In discussions about these systems, it was clear that the differences between the databases were simply a result of them being separate, and not due to any fundamental disagreements between developers. Everyone is keen to see them merged.
This spec proposes:
A standard format for these files.
A standard location for them.
The new format is very similar to the KDE format. However, only the tags used in this example are valid:
[MIME-Info text/html] Encoding=UTF-8 Comment=HTML document Comment[af]=... [... etc. other translations ] Patterns=*.htm;*.html; Contents=(starts-with "<HTML")
Specifically, all KDE-specific tags have been removed, as well as the Icon field. Although all desktops need a way to determine the icon for a particular type, the icon used will depend on desktop, and not only on the file type.
Although not part of the name-to-type mapping, the Comment field is left in for the sake of not having too many files.
KDE's Patterns field replaces GNOME's and ROX's ext/regex fields, since it is trivial to detect a pattern in the form '*.ext' and store it in an extension hash table internally. The full power of regular expressions was not being used by either desktop, and glob patterns are more suitable for filename matching anyway.
Applications MUST first try a case-sensitive match, then a case-insensitive
one. This is so that
main.C will be seen as a C++ file,
IMAGE.GIF will still use the *.gif pattern.
The value of the Contents attribute is a scheme expression. If the expression evaluates to a true value then the file is assumed to be of this type. Since scanning a file's contents can be very slow, applications may choose to do pattern matching first and only fallback to content matching, or not perform it at all.
This is just a vague proposal at the moment. Also, need a list of functions to provide.

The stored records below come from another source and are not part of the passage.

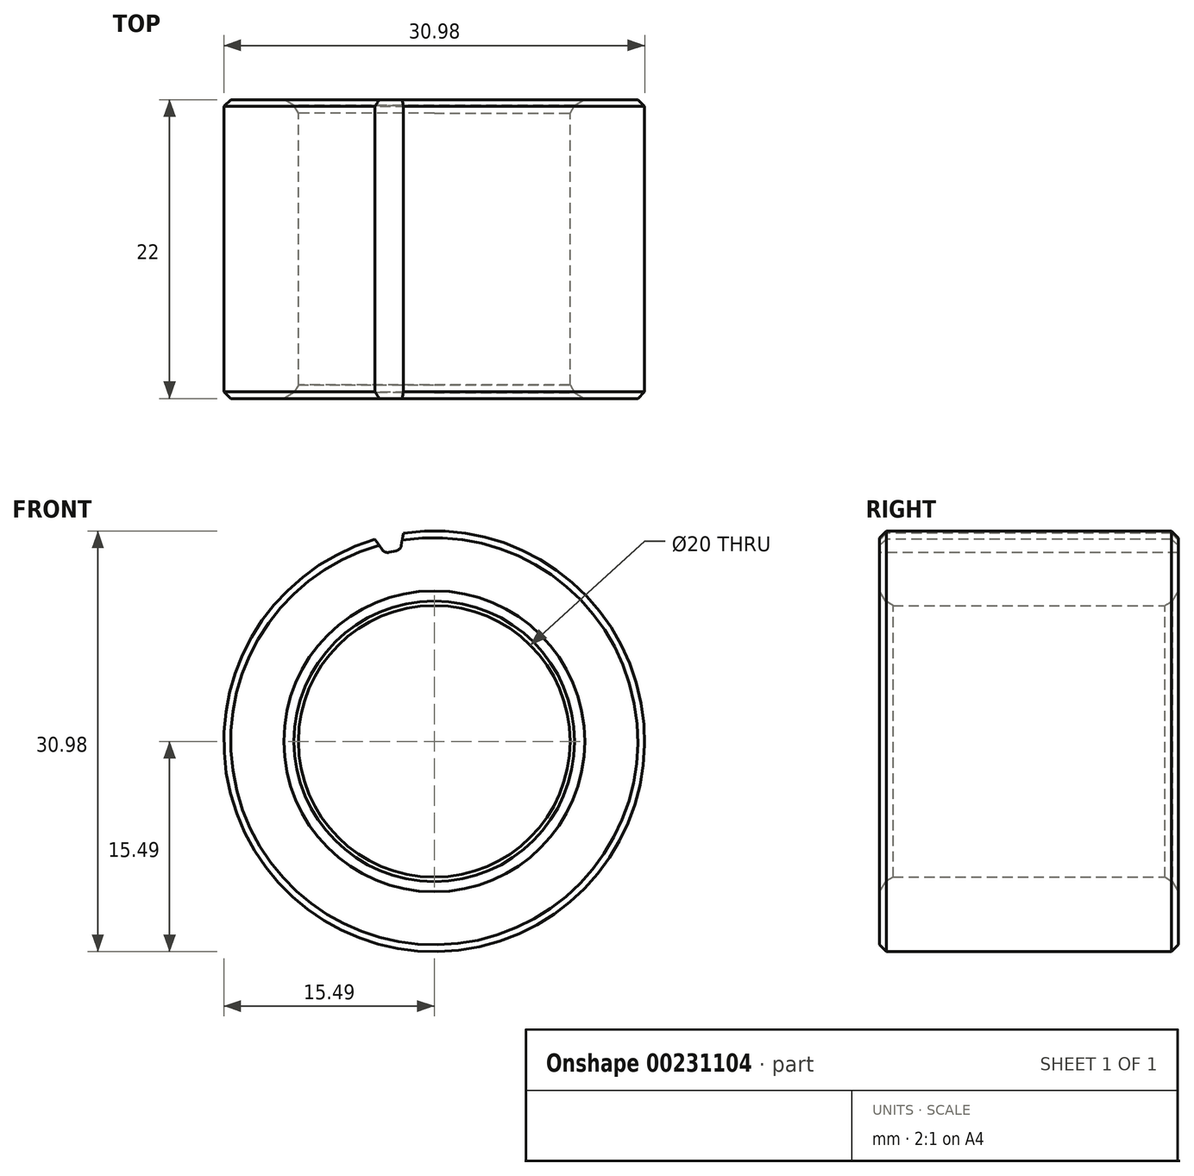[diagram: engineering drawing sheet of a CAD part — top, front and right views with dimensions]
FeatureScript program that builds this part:
annotation { "Feature Type Name" : "Feature", "Feature Type Description" : "" }
export const myFeature = defineFeature(function(context is Context, id is Id, definition is map)
    precondition{}
    {
        {
            var Q0;
            Q0=qCreatedBy(makeId("Front.planeOp"),FACE);
            var sketch = newSketch(context, id + "F0", { "sketchPlane" : qUnion([Q0])});
            skCircle(sketch, "E0", {"center": v(0, 0) * mm, "radius": 10 * mm});
            skCircle(sketch, "E1", {"center": v(0, 0) * mm, "radius": 15.49 * mm});
            skSolve(sketch);
        }
        {
            var Q0;
            Q0=makeQuery(id+"F0.imprint","IMPRINT",FACE,{"disambiguationData":[TD([[makeQuery(id+"F0.imprint","IMPRINT",EDGE,{"derivedFrom":sQuery(id+"F0.wireOp",EDGE,"E0")}),-1.0]])]});
            extrude(context, id + "F1", {"entities" : qUnion([Q0]), "endBound" : BoundingType.SYMMETRIC, "depth" : 22 * mm});
        }
        {
            var Q0;
            Q0=makeQuery(id+"F1.opExtrude","CAP_EDGE",EDGE,{"disambiguationData":[OSD([sQuery(id+"F0.wireOp",EDGE,"E0")])],"isStart":false});
            var Q1;
            Q1=makeQuery(id+"F1.opExtrude","CAP_EDGE",EDGE,{"disambiguationData":[OSD([sQuery(id+"F0.wireOp",EDGE,"E0")])],"isStart":true});
            chamfer(context, id + "F2", {"entities" : qUnion([Q0, Q1]), "chamferType" : ChamferType.OFFSET_ANGLE, "width" : 1 * mm, "oppositeDirection" : false, "angle" : 30 * degree, "tangentPropagation" : true});
        }
        {
            var Q0;
            {var subQ0=sQuery(id+"F0.wireOp",EDGE,"E0");Q0=makeQuery(id+"F2.opChamfer","BLEND_EDGE",EDGE,{"blendedFrom":[makeQuery(id+"F1.opExtrude","CAP_EDGE",EDGE,{"disambiguationData":[OSD([subQ0])],"isStart":false}),makeQuery(id+"F1.opExtrude","CAP_FACE",FACE,{"disambiguationData":[OSD([subQ0,sQuery(id+"F0.wireOp",EDGE,"E1")])],"isStart":false})],"blendedInto":[makeQuery(id+"F1.opExtrude","CAP_FACE",FACE,{"disambiguationData":[OSD([subQ0,sQuery(id+"F0.wireOp",EDGE,"E1")])],"isStart":false})]});}
            var Q1;
            {var subQ0=sQuery(id+"F0.wireOp",EDGE,"E0");Q1=makeQuery(id+"F2.opChamfer","BLEND_EDGE",EDGE,{"blendedFrom":[makeQuery(id+"F1.opExtrude","CAP_EDGE",EDGE,{"disambiguationData":[OSD([subQ0])],"isStart":true}),makeQuery(id+"F1.opExtrude","CAP_FACE",FACE,{"disambiguationData":[OSD([subQ0,sQuery(id+"F0.wireOp",EDGE,"E1")])],"isStart":true})],"blendedInto":[makeQuery(id+"F1.opExtrude","CAP_FACE",FACE,{"disambiguationData":[OSD([subQ0,sQuery(id+"F0.wireOp",EDGE,"E1")])],"isStart":true})]});}
            chamfer(context, id + "F3", {"entities" : qUnion([Q0, Q1]), "chamferType" : ChamferType.TWO_OFFSETS, "width1" : 0.5 * mm, "oppositeDirection" : false, "width2" : 0.5 * mm, "tangentPropagation" : true});
        }
        {
            var Q0;
            Q0=qCreatedBy(makeId("Front.planeOp"),FACE);
            var sketch = newSketch(context, id + "F4", { "sketchPlane" : qUnion([Q0])});
            skArc(sketch, "E2.0", {"start": v(-2.27, 15.32) * mm, "mid": v(-3.32, 15.12) * mm, "end": v(-4.36, 14.86) * mm});
            skLineSegment(sketch, "E3", {"start": v(-2.27, 15.32) * mm, "end": v(-2.43, 14.42) * mm});
            skLineSegment(sketch, "E4", {"start": v(-2.81, 14.02) * mm, "end": v(-3.32, 13.91) * mm});
            skLineSegment(sketch, "E5", {"start": v(-3.83, 14.11) * mm, "end": v(-4.36, 14.86) * mm});
            skPoint(sketch, "E6.visualSharp", {"position": v(-2.48, 14.09) * mm});
            skArc(sketch, "E6.filletArc", {"start": v(-2.81, 14.02) * mm, "mid": v(-2.56, 14.16) * mm, "end": v(-2.43, 14.42) * mm});
            skPoint(sketch, "E7.visualSharp", {"position": v(-3.64, 13.84) * mm});
            skArc(sketch, "E7.filletArc", {"start": v(-3.83, 14.11) * mm, "mid": v(-3.6, 13.94) * mm, "end": v(-3.32, 13.91) * mm});
            skSolve(sketch);
        }
        {
            var Q0;
            Q0=makeQuery(id+"F4.imprint","IMPRINT",FACE,{"disambiguationData":[TD([[makeQuery(id+"F4.imprint","IMPRINT",EDGE,{"derivedFrom":sQuery(id+"F4.wireOp",EDGE,"E2.0")}),1.0]])]});
            extrude(context, id + "F5", {"entities" : qUnion([Q0]), "operationType" : NewBodyOperationType.REMOVE, "endBound" : BoundingType.SYMMETRIC, "oppositeDirection" : true, "depth" : 25 * mm});
        }
        {
            var Q0;
            Q0=makeQuery(id+"F1.opExtrude","CAP_EDGE",EDGE,{"disambiguationData":[OSD([sQuery(id+"F0.wireOp",EDGE,"E1")])],"isStart":true});
            var Q1;
            Q1=makeQuery(id+"F1.opExtrude","CAP_EDGE",EDGE,{"disambiguationData":[OSD([sQuery(id+"F0.wireOp",EDGE,"E1")])],"isStart":false});
            chamfer(context, id + "F6", {"entities" : qUnion([Q0, Q1]), "chamferType" : ChamferType.OFFSET_ANGLE, "width" : 0.5 * mm, "oppositeDirection" : false, "angle" : 45 * degree, "tangentPropagation" : true});
        }
    });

If several patterns match then the longest pattern SHOULD be used. In
particular, files with multiple extensions (such as
Data.tar.gz) MUST match the longest sequence of extensions
(eg '*.tar.gz' in preference to '*.gz'). Literal patterns (eg, 'Makefile') must
be matched before all others. It is acceptable to match patterns of the form
'*.text' before other wildcarded patterns (that is, to special-case extensions
using a hash table).
If the same pattern is defined twice, then they SHOULD be ordered by the directory the rule came from (this is to allow users to override the system defaults if, for example, they are using a common extension to mean something else). If they came from the same directory, either can be used.

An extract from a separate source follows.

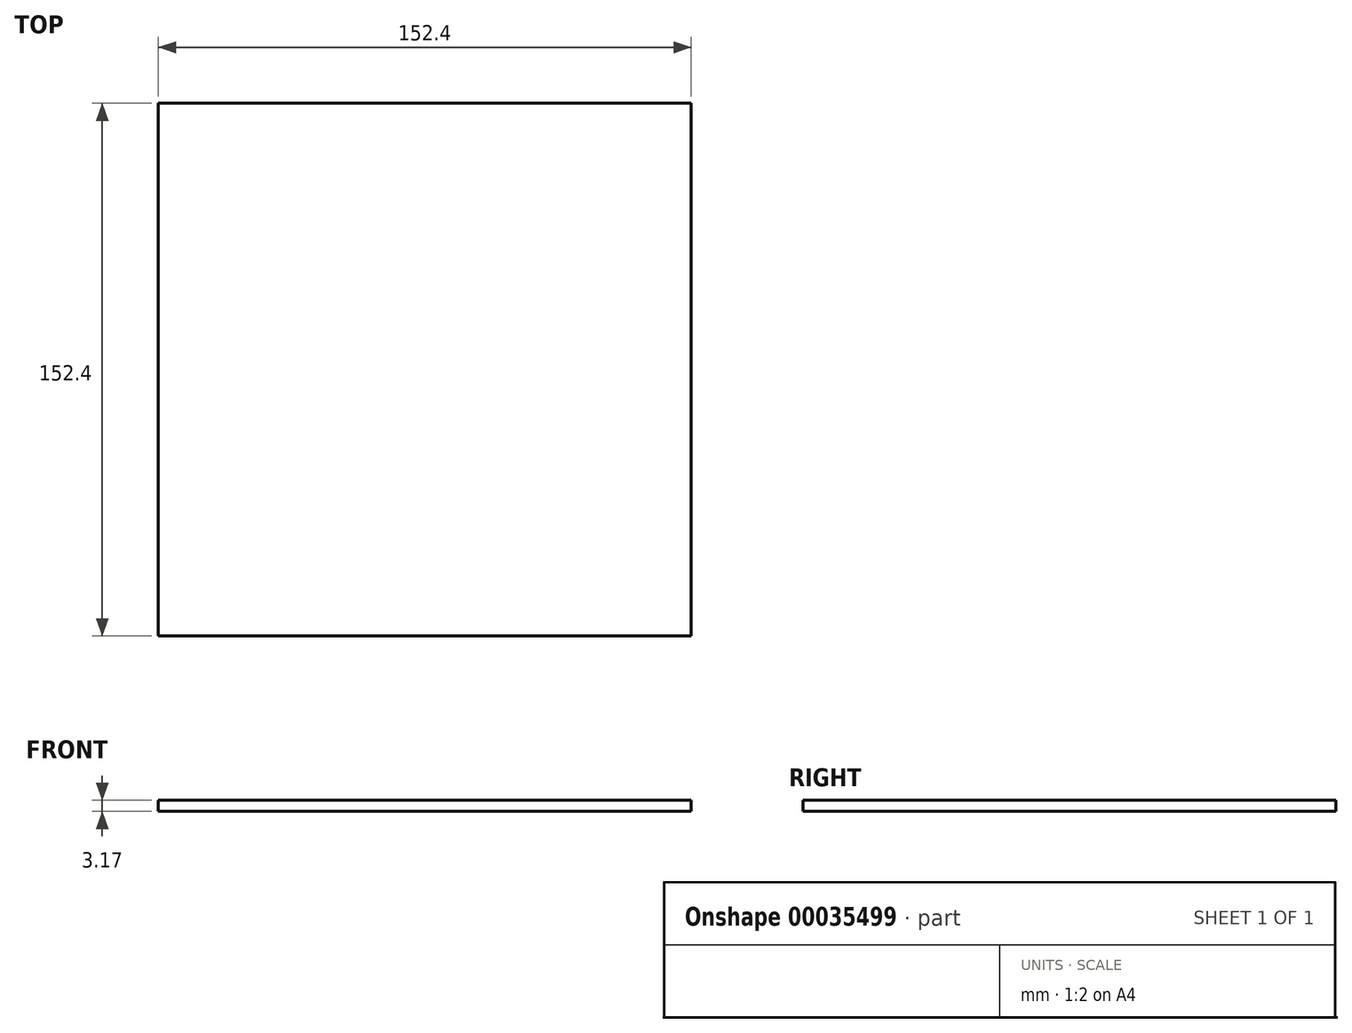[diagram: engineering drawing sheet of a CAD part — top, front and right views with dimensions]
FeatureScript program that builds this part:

If the same type is defined in several places, the Patterns and Comments MUST be merged. If two different comments are provided for the same MIME type in the same language, they should be ordered by directory as before.
Common types (such as MS Word Documents) will be provided in the X Desktop Group's package, which SHOULD be required by all applications using this specification. Since each application will then only be providing information about its own type, conflicts should be rare.
Unlike the KDE system, the files are not arranged in the filesystem by type.
This approach is only possible for a tightly coordinated system. Consider,
for example, that ROX-Filer adds a mapping from
.DirIcon to 'image/png'. This cannot be specified in
a file called
image/png.desktop without conflicting
with existing definitions for the type.
Since files are not named by type, each file may contain multiple types. The files should be named by the package that they come from to avoid conflicts and reduce loading times.
The directories to be used to load these files are:
Programs modifying any of these files MUST update the modification time on
the parent (
mime-info) directory so that applications can
easily detect the change. The rules from the directories in this list take
precedence over conflicting rules from earlier directories. Thus, the user's
settings take precedence over all others.
The system described in this document is intended to allow different programs to see the same file as having the same type. This is to help interoperability. The type determined in this way is only a guess, and an application MUST NOT trust a file based simply on its MIME type. For example, a downloader should not pass a file directly to a launcher application without confirmation simply because the type looks `harmless' (eg, text/plain).